Créer à Montpellier un pôle économique autour de la santé, du bien-être, de l’alimentation et de l’environnement qui donne une visibilité à la Métropole et booste son attractivité. Telle est l’ambition du maire de la Ville et président de la Métropole, Michaël Delafosse, qui vient de confier les clés de la préfiguration de ce vaste projet à une personnalité de la société civile : Philippe Domy, ancien directeur du CHU de Montpellier. Entretien.Michaël Delafosse, le maire de Montpellier et président de la Métropole, en a fait l'annonce officiellement au conseil métropolitain du 23 novembre : il confie à Philippe Domy, ancien directeur du CHU de Montpellier, la mission de préfigurateur de son projet de Med Vallée. « Philippe Domy, qui effectuera cette mission à titre gracieux, va nous accompagner dans la définition du projet, qui doit être novateur, a déclaré l'édile. Il faut aller chercher ce à quoi nous n'avons pas pensé. Philippe Domy a carte blanche. La feuille de route devrait être gravée dans le marbre d'ici la fin du 1e semestre 2021. » Ce projet était la proposition économique phare de son programme de campagne. Inspirée de Sophia Antipolis à Nice et située au nord de Montpellier, la Med Vallée a vocation à devenir un pôle d'attractivité économique autour de la santé, mais aussi du bien-être, de l'alimentation et de l'environnement, mobilisant chercheurs et acteurs économiques.
La Tribune : Quel est votre parcours ?
Philippe Domy : Je suis parisien d'origine. J'ai été chef d'établissement durant toute ma carrière, le dernier ici, au CHU de Montpellier, et j'ai pris ma retraite fin 2015. J'ai beaucoup bougé. Après des études de droit et l'École nationale de santé (devenue aujourd'hui l'École des hautes études en santé publique, NDLR), j'ai exercé en Alsace, dans le Nord, en région parisienne, en Picardie, à Paris (hôpitaux Saint-Antoine et Kremlin-Bicêtre, NDLR), à nouveau dans le Nord puis dix ans au CHU d'Amiens.

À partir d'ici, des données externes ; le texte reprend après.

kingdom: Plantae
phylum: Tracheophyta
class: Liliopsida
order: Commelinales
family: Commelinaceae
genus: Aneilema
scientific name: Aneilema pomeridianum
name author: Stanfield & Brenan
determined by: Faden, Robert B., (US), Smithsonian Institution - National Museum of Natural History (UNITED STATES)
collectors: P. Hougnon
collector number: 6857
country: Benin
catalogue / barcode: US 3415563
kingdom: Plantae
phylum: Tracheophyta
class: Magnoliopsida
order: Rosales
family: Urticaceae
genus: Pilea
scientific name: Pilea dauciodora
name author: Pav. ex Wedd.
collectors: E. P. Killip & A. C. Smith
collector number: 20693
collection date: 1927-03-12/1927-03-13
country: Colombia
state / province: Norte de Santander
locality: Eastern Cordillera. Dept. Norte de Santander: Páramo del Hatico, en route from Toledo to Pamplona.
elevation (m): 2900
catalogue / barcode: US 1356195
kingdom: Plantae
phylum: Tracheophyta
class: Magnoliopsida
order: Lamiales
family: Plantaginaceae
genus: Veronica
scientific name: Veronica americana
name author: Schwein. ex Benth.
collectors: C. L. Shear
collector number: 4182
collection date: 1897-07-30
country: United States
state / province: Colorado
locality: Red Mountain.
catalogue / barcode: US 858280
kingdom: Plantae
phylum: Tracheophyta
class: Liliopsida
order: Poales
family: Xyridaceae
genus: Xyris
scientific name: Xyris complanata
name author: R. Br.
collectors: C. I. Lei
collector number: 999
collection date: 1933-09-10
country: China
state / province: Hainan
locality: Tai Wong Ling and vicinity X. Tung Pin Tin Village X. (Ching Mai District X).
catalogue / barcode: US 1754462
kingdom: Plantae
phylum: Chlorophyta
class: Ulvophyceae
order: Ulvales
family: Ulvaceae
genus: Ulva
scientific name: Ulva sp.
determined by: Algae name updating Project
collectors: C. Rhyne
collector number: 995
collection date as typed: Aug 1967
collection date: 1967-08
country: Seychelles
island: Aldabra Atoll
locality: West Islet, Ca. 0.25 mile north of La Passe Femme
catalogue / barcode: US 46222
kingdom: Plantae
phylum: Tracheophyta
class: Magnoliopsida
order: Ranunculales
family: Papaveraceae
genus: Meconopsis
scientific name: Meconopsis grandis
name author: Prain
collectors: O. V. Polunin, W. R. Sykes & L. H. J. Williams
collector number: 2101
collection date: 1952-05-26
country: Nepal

Avant d'arriver à Montpellier en 2010.
La Tribune : Michaël Delafosse dit qu'il vous a choisi notamment pour votre très bonne connaissance des acteurs locaux et votre qualité de fédérateur. Qu'a-t-il vu en vous ? Et pourquoi avoir accepté cette mission ?
Philippe Domy : En tant que membre du conseil de surveillance, Michaël Delafosse a pu analyser quelles étaient mes facteurs de réussite dans le management d'un des plus grands CHU en France, d'autant que j'ai pris mes fonctions dans un contexte difficile, avec de gros problèmes de management et un déficit structurel important. Il fallait redonner une vision et de visibilité à ce CHU, ce qui a pu être fait dans un délai assez court, avec une vraie dynamique de développement. Pendant cette mission, j'ai été très sensible à la nécessité de créer des facteurs favorables à la fédération des énergies entre établissements, mais aussi avec l'université et les grands instituts de recherche pour créer un climat local propice à la coopération et à la mise en œuvre de projets ambitieux. Et il fallait avoir, pour le CHU, une ambition nationale et une visibilité européenne. Aujourd'hui, Montpellier est bien classée en recherches hospitalo-universitaires, la confiance est rétablie et les acteurs se sont remis à croire en l'avenir... Michaël Delafosse a pensé que je pouvais l'aider à la mise en œuvre de la Med Vallée, qui est dans la droite ligne de ce à quoi on aspirait au CHU. Et j'ai accepté la mission car je considère que j'ai été comblé par ma fin de carrière à Montpellier et c'est la moindre des choses de renvoyer l'ascenseur.